__Record set__

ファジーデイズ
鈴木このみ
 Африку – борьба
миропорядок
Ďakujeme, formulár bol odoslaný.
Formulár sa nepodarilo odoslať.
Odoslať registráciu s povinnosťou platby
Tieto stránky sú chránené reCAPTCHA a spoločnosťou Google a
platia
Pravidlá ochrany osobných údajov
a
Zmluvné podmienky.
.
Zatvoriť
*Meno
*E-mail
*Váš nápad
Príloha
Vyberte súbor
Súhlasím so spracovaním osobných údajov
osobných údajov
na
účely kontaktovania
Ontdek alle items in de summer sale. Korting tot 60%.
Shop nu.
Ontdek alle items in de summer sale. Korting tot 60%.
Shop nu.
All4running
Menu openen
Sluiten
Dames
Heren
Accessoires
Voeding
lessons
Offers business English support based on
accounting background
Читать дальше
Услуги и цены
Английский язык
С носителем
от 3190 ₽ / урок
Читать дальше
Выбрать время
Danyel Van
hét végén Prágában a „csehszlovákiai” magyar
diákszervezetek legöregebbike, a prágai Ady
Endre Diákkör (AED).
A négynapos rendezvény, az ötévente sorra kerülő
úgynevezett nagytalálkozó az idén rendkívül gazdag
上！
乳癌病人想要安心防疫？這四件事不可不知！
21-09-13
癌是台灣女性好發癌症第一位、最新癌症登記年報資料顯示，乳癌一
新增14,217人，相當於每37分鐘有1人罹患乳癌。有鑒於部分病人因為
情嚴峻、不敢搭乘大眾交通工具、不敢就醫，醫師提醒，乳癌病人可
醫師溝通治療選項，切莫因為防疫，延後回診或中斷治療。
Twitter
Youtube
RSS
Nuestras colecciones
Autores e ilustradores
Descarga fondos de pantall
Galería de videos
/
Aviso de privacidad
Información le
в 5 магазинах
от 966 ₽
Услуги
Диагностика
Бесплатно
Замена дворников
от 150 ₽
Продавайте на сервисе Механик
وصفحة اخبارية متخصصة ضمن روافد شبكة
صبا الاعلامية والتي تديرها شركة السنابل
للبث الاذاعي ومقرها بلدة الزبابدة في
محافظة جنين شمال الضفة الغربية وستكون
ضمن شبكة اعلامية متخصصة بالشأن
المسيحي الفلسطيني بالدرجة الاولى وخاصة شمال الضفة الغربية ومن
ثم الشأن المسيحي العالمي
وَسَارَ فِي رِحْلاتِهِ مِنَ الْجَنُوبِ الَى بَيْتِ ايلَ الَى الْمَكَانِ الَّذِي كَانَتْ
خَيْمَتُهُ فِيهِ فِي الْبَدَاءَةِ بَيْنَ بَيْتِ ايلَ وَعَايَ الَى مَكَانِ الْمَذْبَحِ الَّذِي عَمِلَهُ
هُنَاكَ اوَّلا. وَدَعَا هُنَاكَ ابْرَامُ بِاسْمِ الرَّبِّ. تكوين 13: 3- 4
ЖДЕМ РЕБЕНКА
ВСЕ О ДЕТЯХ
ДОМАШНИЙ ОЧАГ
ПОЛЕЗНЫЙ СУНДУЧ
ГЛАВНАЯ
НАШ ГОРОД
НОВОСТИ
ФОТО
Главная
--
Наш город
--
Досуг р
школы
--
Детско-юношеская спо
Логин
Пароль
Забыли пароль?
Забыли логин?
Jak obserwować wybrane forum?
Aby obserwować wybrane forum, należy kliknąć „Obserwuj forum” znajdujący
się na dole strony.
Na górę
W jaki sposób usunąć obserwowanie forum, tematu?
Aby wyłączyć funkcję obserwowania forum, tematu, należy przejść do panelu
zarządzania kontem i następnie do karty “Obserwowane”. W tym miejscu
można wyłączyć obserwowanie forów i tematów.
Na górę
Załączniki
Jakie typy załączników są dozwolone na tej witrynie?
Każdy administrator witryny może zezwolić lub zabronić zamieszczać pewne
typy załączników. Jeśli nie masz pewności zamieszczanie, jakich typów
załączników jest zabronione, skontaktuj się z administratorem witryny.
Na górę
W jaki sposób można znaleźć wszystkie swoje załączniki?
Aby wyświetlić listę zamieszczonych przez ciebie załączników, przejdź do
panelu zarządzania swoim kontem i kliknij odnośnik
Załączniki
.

__Directive__
Please update the lines above so that every "Na górę" becomes "Do góry", keeping everything else the same.

__Response area__
ファジーデイズ
鈴木このみ
 Африку – борьба
миропорядок
Ďakujeme, formulár bol odoslaný.
Formulár sa nepodarilo odoslať.
Odoslať registráciu s povinnosťou platby
Tieto stránky sú chránené reCAPTCHA a spoločnosťou Google a
platia
Pravidlá ochrany osobných údajov
a
Zmluvné podmienky.
.
Zatvoriť
*Meno
*E-mail
*Váš nápad
Príloha
Vyberte súbor
Súhlasím so spracovaním osobných údajov
osobných údajov
na
účely kontaktovania
Ontdek alle items in de summer sale. Korting tot 60%.
Shop nu.
Ontdek alle items in de summer sale. Korting tot 60%.
Shop nu.
All4running
Menu openen
Sluiten
Dames
Heren
Accessoires
Voeding
lessons
Offers business English support based on
accounting background
Читать дальше
Услуги и цены
Английский язык
С носителем
от 3190 ₽ / урок
Читать дальше
Выбрать время
Danyel Van
hét végén Prágában a „csehszlovákiai” magyar
diákszervezetek legöregebbike, a prágai Ady
Endre Diákkör (AED).
A négynapos rendezvény, az ötévente sorra kerülő
úgynevezett nagytalálkozó az idén rendkívül gazdag
上！
乳癌病人想要安心防疫？這四件事不可不知！
21-09-13
癌是台灣女性好發癌症第一位、最新癌症登記年報資料顯示，乳癌一
新增14,217人，相當於每37分鐘有1人罹患乳癌。有鑒於部分病人因為
情嚴峻、不敢搭乘大眾交通工具、不敢就醫，醫師提醒，乳癌病人可
醫師溝通治療選項，切莫因為防疫，延後回診或中斷治療。
Twitter
Youtube
RSS
Nuestras colecciones
Autores e ilustradores
Descarga fondos de pantall
Galería de videos
/
Aviso de privacidad
Información le
в 5 магазинах
от 966 ₽
Услуги
Диагностика
Бесплатно
Замена дворников
от 150 ₽
Продавайте на сервисе Механик
وصفحة اخبارية متخصصة ضمن روافد شبكة
صبا الاعلامية والتي تديرها شركة السنابل
للبث الاذاعي ومقرها بلدة الزبابدة في
محافظة جنين شمال الضفة الغربية وستكون
ضمن شبكة اعلامية متخصصة بالشأن
المسيحي الفلسطيني بالدرجة الاولى وخاصة شمال الضفة الغربية ومن
ثم الشأن المسيحي العالمي
وَسَارَ فِي رِحْلاتِهِ مِنَ الْجَنُوبِ الَى بَيْتِ ايلَ الَى الْمَكَانِ الَّذِي كَانَتْ
خَيْمَتُهُ فِيهِ فِي الْبَدَاءَةِ بَيْنَ بَيْتِ ايلَ وَعَايَ الَى مَكَانِ الْمَذْبَحِ الَّذِي عَمِلَهُ
هُنَاكَ اوَّلا. وَدَعَا هُنَاكَ ابْرَامُ بِاسْمِ الرَّبِّ. تكوين 13: 3- 4
ЖДЕМ РЕБЕНКА
ВСЕ О ДЕТЯХ
ДОМАШНИЙ ОЧАГ
ПОЛЕЗНЫЙ СУНДУЧ
ГЛАВНАЯ
НАШ ГОРОД
НОВОСТИ
ФОТО
Главная
--
Наш город
--
Досуг р
школы
--
Детско-юношеская спо
Логин
Пароль
Забыли пароль?
Забыли логин?
Jak obserwować wybrane forum?
Aby obserwować wybrane forum, należy kliknąć „Obserwuj forum” znajdujący
się na dole strony.
Do góry
W jaki sposób usunąć obserwowanie forum, tematu?
Aby wyłączyć funkcję obserwowania forum, tematu, należy przejść do panelu
zarządzania kontem i następnie do karty “Obserwowane”. W tym miejscu
można wyłączyć obserwowanie forów i tematów.
Do góry
Załączniki
Jakie typy załączników są dozwolone na tej witrynie?
Każdy administrator witryny może zezwolić lub zabronić zamieszczać pewne
typy załączników. Jeśli nie masz pewności zamieszczanie, jakich typów
załączników jest zabronione, skontaktuj się z administratorem witryny.
Do góry
W jaki sposób można znaleźć wszystkie swoje załączniki?
Aby wyświetlić listę zamieszczonych przez ciebie załączników, przejdź do
panelu zarządzania swoim kontem i kliknij odnośnik
Załączniki
.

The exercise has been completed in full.